Occupational safety and labor groups are protesting the elimination of nearly all staff at a much-lauded federal agency charged with preventing work-related injury and illness.

As of May 2, about 85% of staff at the National Institute for Occupational Safety and Health, including its director, had been laid off, according to news reports. The move will “take working conditions back centuries,” according to the AFL-CIO and 27 labor unions, which called on Congress to take action to reverse the cuts.

Established in 1970 under the same law that created the Occupational Safety and Health Administration, NIOSH is part of the Centers for Disease Control and Prevention. Among its work, the agency certifies respirators used by health care workers, tracks data on occupational respiratory diseases, analyzes exposure to workplace chemicals and oversees the World Trade Center Health Program.

United Mine Workers of America called the layoffs “an attack on the very foundation of worker safety” that stripped away protection for miners, citing NIOSH’s role in silicosis screening and coal dust monitoring.

NIOSH is also responsible for the National Firefighter Registry for Cancer, a program that is working to explore the link between firefighting chemicals and disease in the workforce. A message on the registry’s website says firefighters are no longer able to enroll in the registry “due to the reduction in force across NIOSH.”

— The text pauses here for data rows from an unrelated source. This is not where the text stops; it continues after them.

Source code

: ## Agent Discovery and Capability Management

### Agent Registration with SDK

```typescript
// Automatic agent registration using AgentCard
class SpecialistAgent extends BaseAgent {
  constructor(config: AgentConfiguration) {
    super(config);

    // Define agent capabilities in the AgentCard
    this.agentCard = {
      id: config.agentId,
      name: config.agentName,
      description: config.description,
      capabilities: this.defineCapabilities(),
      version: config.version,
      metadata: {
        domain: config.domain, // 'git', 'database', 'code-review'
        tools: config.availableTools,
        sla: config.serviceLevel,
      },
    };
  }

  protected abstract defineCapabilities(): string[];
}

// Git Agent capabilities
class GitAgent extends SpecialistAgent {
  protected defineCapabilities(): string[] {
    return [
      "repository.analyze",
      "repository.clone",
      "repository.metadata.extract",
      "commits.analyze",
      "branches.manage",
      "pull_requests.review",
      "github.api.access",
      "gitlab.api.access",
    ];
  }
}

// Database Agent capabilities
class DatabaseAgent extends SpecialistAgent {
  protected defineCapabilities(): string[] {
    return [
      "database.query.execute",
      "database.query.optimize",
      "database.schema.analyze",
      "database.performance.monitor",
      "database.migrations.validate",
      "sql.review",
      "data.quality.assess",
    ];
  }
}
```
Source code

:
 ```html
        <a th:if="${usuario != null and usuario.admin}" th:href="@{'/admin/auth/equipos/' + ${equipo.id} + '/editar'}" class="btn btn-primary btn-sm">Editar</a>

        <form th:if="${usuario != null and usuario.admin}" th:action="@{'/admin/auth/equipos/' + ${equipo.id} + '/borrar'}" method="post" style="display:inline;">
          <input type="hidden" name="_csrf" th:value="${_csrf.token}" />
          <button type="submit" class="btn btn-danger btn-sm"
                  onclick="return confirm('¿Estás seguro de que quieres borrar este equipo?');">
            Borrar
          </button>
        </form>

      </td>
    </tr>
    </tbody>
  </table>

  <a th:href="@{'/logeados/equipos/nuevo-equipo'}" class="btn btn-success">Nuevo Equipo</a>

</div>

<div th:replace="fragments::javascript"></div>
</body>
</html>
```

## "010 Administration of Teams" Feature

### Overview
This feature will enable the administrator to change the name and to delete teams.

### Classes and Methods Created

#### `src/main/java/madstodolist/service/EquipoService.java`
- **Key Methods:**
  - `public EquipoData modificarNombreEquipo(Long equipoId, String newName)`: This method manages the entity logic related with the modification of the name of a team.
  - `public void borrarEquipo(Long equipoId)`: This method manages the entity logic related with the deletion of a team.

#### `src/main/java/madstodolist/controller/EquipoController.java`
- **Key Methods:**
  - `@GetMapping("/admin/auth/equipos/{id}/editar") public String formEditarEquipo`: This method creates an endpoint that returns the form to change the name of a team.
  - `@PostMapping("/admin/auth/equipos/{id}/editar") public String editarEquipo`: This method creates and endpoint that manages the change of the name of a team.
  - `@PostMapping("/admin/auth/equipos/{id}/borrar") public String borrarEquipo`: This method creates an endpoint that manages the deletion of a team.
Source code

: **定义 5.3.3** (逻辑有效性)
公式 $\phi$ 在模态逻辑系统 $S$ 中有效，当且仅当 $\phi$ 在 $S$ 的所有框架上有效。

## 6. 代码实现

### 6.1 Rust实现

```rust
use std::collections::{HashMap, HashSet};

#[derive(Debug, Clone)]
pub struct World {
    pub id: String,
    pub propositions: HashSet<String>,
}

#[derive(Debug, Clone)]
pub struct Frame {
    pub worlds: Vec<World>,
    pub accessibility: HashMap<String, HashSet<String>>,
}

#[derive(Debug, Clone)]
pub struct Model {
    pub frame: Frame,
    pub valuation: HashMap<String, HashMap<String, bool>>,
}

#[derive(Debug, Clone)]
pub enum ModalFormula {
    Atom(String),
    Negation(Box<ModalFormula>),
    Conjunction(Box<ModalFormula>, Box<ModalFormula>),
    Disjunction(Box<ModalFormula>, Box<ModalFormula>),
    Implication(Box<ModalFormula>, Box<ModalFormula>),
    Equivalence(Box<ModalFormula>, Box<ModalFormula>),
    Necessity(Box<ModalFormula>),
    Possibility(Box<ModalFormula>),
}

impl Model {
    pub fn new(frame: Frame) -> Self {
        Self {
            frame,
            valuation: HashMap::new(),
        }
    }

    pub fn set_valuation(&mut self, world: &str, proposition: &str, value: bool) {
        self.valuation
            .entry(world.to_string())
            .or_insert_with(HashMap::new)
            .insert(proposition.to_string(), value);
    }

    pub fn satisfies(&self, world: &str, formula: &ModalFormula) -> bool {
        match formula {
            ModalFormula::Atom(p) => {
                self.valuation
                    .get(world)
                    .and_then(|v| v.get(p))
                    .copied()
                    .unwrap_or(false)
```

Other recent public health news of note includes:

• Long-term exposure to air pollution is associated with Type 2 diabetes, a new study in Environmental Health Perspectives finds. Even at levels below federal air standards, breathing in fine-particle pollution and nitrogen dioxide — emitted by cars, power plants, wildfires and other sources — raises risks for the disease, researchers said.

• Power outages are more common in poorer neighborhoods, a recent study in the Journal of Exposure Science & Environmental Epidemiology concludes. Researchers found the rate of power outage calls from disadvantaged census tracts in New York City was nearly six times that of the most privileged tracts. Power outages can trigger health risks such as heat stroke, carbon monoxide poisoning and pregnancy complications, previous research has found.

• New research in BMC Public Health finds industrial noise in the workplace can impact health, even when exposure is below permissible limits. Workers exposed to higher noise levels also showed lower job performance, researchers said.

• A bacterial disease spread by rats could occur more widely in cities with climate change, according to a new study in PLOS Neglected Tropical Diseases. Researchers tracked the movements of rats in Boston, finding they spread Leptospira bacteria as they migrated within the city. 

Contact with contaminated rat urine or feces can cause leptospirosis, a sometimes-fatal disease, in humans. Using genomic sequencing, researchers were able to determine a 2018 case of leptospirosis that occurred in a human in Boston was likely transmitted via rat exposure.

While leptospirosis is most common in tropical climates, global warming could cause the disease to become more common in other regions, as the bacteria thrive in warm, humid conditions.

• Exposure to two common types of “forever chemicals” may raise risks for high cholesterol, a recent study in the Journal of Exposure Science & Environmental Epidemiology reports. Researchers found two chemicals that were once widely used for stain resistance in carpets, clothing, food packaging and other products were linked to higher levels of both total cholesterol and low-density lipoprotein, known as LDL.